2007年に土居は『「甘え」の構造』の改訂版に「甘え今昔」という文章を載せました。そして「今や『甘え』といえば人々は一方的な『甘やかし』か、ひとりよがりの『甘ったれ』のことしか考えなくなった」というとても興味深い指摘をしています。しかも、この二つは『甘えの構造』では取り上げていないと言います。なぜならば、それは「甘え」とは違うものだからであると。ところが現代の日本人は甘えというときにむしろこの二つを想起するのだと、土居は驚きながら指摘するのです。

本稿で先に筆者が挙げた子育てにおける甘えの例も「甘やかし」についてでした。その結果、現代の日本人は基本的に「甘え」を否定的なものと捉える傾向があると考えられます。しかし、土居が甘えを論じたとき、それを否定的に扱っていたわけではなく、むしろ甘えは全ての人間に必要なものであると見なされていました。

このように考えると、甘えという観点からは、日本人の最も根本的な母子関係(親子関係)が変容している可能性があるのです。その結果、日本の特に若手臨床家はクライエントの「甘え」における関係性の質を自然に捉えられなくなっている可能性があります。その点で、先に引用した考察の中で30代の工藤が土居の論文の記述を丁寧に紹介しながらも、土居の主張が「よく理解できない」ということを繰り返し述べているのが注目されるのです。

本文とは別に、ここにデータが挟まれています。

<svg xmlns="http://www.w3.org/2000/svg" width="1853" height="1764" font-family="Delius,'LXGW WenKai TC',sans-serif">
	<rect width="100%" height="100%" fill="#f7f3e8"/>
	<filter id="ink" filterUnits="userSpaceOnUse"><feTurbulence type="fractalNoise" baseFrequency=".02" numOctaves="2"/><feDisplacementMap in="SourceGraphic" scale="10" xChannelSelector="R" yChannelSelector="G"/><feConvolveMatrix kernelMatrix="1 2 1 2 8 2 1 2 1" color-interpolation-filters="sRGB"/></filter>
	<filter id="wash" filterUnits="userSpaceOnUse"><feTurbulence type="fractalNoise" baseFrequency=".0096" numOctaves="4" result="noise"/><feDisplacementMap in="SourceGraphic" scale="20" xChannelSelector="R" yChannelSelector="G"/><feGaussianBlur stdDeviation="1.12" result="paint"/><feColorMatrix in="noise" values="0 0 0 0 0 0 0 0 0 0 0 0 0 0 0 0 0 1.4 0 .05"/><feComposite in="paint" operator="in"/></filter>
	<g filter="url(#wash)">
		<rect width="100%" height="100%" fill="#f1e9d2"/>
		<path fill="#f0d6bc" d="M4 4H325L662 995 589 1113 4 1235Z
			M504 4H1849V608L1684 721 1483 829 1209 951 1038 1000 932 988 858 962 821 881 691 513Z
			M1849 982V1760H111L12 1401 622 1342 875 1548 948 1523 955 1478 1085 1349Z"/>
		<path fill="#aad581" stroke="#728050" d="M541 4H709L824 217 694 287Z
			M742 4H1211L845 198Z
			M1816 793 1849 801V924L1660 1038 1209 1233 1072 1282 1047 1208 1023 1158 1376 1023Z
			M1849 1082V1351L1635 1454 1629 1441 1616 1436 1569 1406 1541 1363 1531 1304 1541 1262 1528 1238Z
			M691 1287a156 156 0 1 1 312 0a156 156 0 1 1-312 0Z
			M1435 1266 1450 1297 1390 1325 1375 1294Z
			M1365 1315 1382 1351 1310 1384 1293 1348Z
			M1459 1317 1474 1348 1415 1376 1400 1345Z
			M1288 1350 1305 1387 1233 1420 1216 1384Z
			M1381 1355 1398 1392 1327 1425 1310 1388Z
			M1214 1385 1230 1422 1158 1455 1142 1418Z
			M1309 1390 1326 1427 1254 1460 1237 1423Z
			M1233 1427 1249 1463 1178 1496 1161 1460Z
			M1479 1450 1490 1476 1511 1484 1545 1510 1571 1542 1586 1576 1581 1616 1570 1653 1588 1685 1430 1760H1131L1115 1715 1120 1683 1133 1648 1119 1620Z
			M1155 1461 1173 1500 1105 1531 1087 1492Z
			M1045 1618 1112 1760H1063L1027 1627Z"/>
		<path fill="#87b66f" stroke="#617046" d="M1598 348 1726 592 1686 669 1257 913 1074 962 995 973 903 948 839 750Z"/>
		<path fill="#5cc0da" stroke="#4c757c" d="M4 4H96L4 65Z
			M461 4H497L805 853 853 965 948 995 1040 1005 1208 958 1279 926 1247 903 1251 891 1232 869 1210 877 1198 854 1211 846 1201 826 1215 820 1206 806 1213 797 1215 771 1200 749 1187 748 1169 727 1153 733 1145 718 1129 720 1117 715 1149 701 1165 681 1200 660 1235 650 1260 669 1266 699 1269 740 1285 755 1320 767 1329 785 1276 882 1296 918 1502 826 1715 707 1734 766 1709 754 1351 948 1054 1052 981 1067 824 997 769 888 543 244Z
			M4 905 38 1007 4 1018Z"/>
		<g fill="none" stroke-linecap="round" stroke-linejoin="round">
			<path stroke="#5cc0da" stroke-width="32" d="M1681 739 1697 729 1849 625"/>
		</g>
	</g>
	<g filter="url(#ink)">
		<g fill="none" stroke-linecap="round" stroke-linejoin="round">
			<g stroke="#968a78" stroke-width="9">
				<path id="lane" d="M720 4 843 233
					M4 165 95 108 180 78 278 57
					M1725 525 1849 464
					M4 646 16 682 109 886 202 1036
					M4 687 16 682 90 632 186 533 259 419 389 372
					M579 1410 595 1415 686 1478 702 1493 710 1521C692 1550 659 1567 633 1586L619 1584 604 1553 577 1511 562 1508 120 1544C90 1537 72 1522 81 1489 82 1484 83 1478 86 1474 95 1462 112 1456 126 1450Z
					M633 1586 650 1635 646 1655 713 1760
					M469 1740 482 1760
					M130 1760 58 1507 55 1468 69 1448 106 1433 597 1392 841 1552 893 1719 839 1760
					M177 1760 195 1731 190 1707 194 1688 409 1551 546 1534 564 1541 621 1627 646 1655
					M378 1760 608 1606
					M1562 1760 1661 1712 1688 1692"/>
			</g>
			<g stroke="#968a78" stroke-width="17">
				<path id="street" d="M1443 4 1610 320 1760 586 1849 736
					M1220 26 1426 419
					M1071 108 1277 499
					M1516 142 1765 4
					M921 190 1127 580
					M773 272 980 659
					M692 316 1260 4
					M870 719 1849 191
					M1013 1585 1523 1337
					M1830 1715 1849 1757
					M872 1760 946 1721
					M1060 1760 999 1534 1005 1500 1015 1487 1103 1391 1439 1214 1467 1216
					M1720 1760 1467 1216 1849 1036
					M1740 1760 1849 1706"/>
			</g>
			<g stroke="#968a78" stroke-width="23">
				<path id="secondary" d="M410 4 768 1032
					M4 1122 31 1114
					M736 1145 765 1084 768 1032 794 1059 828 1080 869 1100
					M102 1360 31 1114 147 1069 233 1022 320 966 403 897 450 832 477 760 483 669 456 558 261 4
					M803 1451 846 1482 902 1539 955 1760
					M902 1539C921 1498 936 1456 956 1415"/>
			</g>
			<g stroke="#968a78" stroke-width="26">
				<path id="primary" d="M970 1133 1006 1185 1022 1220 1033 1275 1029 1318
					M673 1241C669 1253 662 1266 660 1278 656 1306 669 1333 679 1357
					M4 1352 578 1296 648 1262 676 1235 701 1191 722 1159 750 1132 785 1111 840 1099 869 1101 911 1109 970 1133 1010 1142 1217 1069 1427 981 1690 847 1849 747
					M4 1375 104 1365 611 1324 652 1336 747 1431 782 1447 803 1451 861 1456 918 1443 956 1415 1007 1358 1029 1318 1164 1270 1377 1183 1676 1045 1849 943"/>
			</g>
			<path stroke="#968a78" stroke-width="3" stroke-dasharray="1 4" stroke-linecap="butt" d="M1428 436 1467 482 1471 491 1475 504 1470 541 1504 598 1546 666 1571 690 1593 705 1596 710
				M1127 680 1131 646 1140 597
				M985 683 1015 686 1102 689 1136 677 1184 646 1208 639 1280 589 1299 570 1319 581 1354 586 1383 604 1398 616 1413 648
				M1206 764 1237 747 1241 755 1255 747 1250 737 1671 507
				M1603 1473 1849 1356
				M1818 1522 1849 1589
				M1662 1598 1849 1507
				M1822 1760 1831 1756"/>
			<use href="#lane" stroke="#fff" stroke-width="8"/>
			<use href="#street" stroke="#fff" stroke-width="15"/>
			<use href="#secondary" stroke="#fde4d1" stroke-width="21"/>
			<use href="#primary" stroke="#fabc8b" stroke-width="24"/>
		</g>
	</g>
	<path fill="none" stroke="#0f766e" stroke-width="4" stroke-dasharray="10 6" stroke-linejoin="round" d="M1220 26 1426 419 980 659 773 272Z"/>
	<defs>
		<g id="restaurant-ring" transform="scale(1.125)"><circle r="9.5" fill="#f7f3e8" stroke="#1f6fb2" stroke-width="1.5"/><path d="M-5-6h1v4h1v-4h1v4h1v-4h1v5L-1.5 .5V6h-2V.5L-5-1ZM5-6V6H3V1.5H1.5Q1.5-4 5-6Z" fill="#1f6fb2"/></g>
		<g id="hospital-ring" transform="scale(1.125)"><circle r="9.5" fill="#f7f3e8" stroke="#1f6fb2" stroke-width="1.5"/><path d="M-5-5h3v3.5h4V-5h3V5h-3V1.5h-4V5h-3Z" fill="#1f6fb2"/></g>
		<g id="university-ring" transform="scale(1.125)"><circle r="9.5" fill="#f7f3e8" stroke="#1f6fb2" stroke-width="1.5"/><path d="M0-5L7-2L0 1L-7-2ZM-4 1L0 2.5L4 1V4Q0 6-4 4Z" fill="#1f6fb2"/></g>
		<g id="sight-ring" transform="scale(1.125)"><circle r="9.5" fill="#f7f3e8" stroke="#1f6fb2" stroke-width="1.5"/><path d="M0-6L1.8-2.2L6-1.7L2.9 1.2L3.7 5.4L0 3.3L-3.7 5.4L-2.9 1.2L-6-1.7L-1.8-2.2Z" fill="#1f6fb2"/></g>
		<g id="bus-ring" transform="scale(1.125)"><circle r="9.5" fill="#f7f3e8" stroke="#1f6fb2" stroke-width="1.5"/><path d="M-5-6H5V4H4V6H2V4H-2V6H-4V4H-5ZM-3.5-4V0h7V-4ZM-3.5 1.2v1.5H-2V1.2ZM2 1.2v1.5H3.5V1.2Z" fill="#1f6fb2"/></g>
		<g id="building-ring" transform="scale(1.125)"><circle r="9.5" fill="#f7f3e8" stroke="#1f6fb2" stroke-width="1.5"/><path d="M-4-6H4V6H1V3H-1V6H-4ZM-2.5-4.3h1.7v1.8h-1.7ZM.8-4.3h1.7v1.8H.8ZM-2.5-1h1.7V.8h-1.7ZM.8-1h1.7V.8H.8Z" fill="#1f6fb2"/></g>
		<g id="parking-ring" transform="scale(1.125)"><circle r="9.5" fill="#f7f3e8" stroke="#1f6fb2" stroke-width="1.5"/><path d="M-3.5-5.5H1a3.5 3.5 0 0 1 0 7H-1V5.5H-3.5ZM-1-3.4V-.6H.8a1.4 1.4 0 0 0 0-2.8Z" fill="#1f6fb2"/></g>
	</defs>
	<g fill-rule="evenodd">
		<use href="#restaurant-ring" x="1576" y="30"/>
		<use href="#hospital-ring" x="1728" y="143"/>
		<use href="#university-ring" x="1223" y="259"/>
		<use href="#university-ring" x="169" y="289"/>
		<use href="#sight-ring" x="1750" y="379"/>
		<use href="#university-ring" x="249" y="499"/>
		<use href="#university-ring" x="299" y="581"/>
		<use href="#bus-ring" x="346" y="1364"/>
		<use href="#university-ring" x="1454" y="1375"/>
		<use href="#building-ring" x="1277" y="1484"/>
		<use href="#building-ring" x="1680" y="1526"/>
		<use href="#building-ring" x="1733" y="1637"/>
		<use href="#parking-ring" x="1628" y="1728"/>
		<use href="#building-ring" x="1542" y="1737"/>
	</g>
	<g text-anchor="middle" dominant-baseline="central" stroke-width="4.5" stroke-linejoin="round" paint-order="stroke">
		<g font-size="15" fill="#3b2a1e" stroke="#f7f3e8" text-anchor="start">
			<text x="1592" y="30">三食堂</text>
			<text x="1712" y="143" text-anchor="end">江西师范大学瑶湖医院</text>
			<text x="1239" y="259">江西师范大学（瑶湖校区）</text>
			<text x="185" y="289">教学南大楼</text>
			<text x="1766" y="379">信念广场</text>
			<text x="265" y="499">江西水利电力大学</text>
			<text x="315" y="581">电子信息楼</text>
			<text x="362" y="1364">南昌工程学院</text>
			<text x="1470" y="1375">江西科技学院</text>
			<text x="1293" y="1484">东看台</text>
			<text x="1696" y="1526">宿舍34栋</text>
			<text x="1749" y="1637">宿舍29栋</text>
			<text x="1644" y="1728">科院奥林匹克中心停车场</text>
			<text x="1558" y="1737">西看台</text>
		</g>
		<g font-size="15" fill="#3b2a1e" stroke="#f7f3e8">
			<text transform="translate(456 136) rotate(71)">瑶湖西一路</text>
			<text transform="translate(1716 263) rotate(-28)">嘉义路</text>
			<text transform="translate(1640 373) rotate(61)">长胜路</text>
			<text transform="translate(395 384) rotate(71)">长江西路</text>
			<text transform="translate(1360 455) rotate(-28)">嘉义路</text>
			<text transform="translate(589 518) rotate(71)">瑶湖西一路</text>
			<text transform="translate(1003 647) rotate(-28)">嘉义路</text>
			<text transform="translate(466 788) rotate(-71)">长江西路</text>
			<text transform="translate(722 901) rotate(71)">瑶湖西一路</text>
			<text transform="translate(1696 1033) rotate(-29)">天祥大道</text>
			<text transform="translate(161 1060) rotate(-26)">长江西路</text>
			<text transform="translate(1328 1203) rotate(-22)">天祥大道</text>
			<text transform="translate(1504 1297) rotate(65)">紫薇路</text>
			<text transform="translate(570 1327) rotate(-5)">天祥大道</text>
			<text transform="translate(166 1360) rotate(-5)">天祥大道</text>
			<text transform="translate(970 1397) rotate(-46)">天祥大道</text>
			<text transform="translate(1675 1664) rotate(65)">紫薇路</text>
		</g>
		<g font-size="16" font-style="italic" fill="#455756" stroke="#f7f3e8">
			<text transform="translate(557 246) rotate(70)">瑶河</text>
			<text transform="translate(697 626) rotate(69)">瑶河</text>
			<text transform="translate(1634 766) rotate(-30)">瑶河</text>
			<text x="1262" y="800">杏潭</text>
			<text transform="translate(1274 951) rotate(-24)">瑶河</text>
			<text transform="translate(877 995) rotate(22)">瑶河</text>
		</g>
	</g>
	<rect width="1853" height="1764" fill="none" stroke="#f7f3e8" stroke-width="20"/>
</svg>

したがって、現時点でアタッチメントと甘えの関係を考えることの臨床的意義は、〈甘え文化の変容の中でのアタッチメント〉ということになるのでしょう。これは、希薄化したと言われる日本人の親子関係(さらには人間関係)の現状分析をめぐる重要な心理学的テーマであると思われます。

(『EN-ICHI FORUM』2024年8月号記事に加筆修正して掲載)

参考文献

  • J・ボウルビィ(1988/1993:二木武監訳)母と子のアタッチメント―心の安全基地.医歯薬出版.
  • 土居健郎(1971/2007)「甘え」の構造.弘文堂.
  • 土居健郎(2001)続「甘え」の構造.弘文堂.
  • 工藤晋平(2020)支援のための臨床的アタッチメント論―「安心感のケア」に向けて.ミネルヴァ書房.